Comptez 25 à 35 litres au total pour un 3-jours en mode bikepacking sans camping (gîtes), et 40 à 60 litres si vous campez avec tente, sac et matelas. Mieux vaut viser un peu plus que pile : remplir une sacoche à 100 % la fragilise et complique l’accès.
Peut-on partir en bikepacking sans expérience préalable ?
Oui, à condition de commencer petit. Un premier 2-jours sur une piste cyclable balisée comme le P’tit Train du Nord, avec gîte réservé, équivaut à de la randonnée pédestre avec sac à dos — accessible à tout cycliste régulier. La courbe d’apprentissage se fait sur le terrain.
Quel est l’oubli le plus fréquent en magasin ?
La chambre à air de rechange (ou une deuxième chambre), le maillon rapide de chaîne, et un éclairage arrière utilisable de jour. Les trois sont des pièces à 5–30 $ qui font la différence entre une crevaison et la fin du voyage.
Comment éviter les douleurs au dos et aux mains après plusieurs jours ?
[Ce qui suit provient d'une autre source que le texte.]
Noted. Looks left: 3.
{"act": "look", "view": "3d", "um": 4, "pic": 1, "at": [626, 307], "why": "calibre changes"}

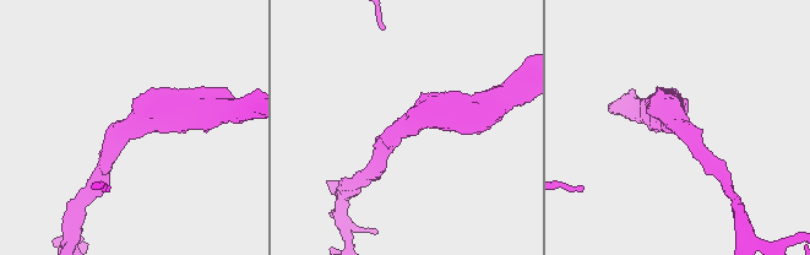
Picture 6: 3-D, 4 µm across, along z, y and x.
{"act": "look", "view": "em", "slice": "planes", "show": "tint", "pic": 6, "at": [403, 131], "arm_widths_nm": [220, 480]}

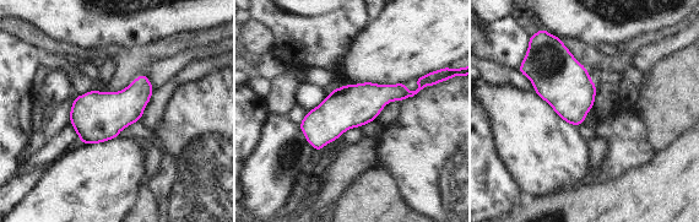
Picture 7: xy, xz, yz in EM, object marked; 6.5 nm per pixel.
{"act": "look", "view": "em", "slice": "planes", "show": "letters", "at": "same"}

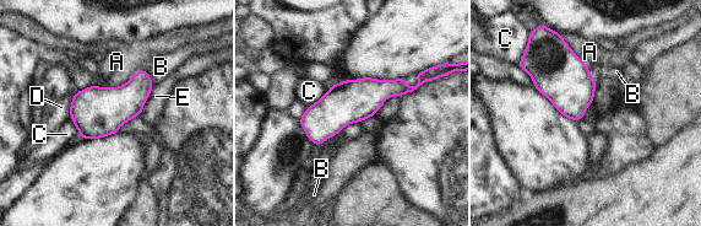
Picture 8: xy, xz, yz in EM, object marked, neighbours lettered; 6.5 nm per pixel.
{"act": "pass", "longest_contact_nm": ["A", 340], "each": {"A": "other", "B": "other", "C": "other", "D": "other", "E": "other"}, "runs_along": {"pic": 8, "px": [[409, 89], [303, 122]]}, "found": "continuous, no second neuron"}

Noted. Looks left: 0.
{"act": "done", "edits": [], "rest": "unchecked"}

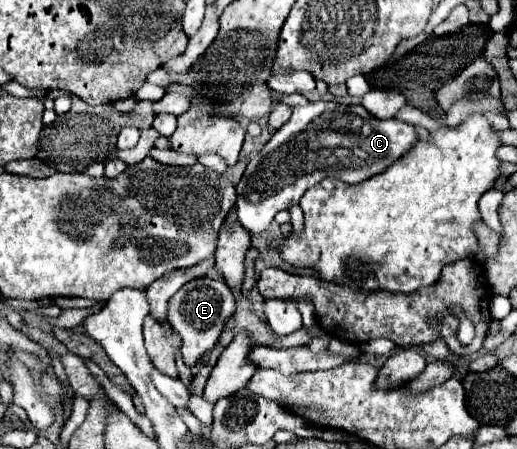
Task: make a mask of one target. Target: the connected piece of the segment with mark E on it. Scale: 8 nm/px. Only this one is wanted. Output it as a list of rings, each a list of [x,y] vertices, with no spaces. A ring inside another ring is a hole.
[[[197,278],[197,280],[191,280],[189,284],[183,284],[173,294],[173,298],[169,300],[169,306],[167,306],[167,322],[173,326],[173,330],[179,332],[179,336],[183,340],[181,352],[183,352],[183,360],[189,368],[193,368],[205,352],[213,350],[215,342],[219,340],[219,336],[223,332],[227,318],[233,312],[235,312],[233,292],[221,280]]]

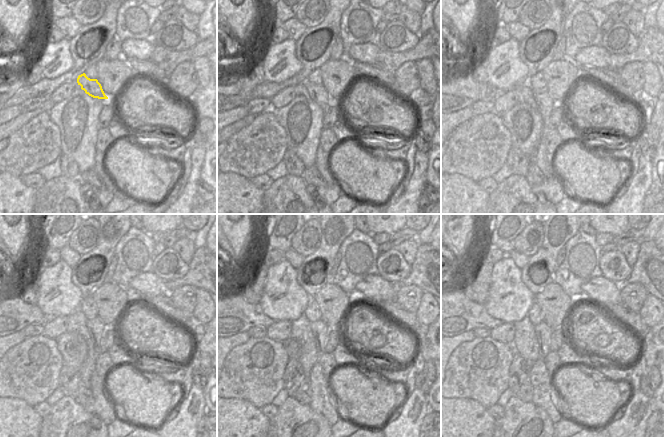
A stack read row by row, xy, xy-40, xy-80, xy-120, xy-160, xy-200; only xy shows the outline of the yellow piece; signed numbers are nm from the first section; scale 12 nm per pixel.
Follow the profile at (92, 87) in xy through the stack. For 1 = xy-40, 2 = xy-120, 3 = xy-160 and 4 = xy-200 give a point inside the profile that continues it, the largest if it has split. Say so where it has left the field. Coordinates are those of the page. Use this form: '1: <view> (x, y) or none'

La cause n°1 est un mauvais positionnement sur le vélo, amplifié par la charge. Un positionnement professionnel avant un long voyage règle 80 % des problèmes. Ajoutez : ruban de guidon double-épaisseur, cuissard de qualité, et étirements de 5 minutes à chaque arrêt.
Par où commencer concrètement ?
Si vous partez de zéro, attaquez par les sacoches : c’est l’investissement structurant. Le reste se construit autour. Passez en boutique avec votre vélo : nos mécaniciens vérifient les points de fixation, identifient ce que votre cadre peut accepter, et vous orientent vers la configuration adaptée à votre projet — pas vers le produit le plus cher du mur.
Pour magasiner en ligne, démarrez par les collections suivantes :
- Sacoches et porte-bagages — la pièce maîtresse
- Vélos gravel — si vous envisagez un nouveau vélo
- Nutrition et hydratation — bidons, électrolytes, barres
- Outils de réparation — multitools et kits
- Éclairage et réflecteurs — sécurité de jour comme de nuit
Et si vous hésitez encore entre le bikepacking et le cyclotourisme : prenez votre vélo actuel, deux sacoches, et faites une première sortie d’une nuit à 50 km de chez vous. C’est de loin la meilleure façon de découvrir ce qui vous correspond — et ce qu’il manque vraiment dans votre liste.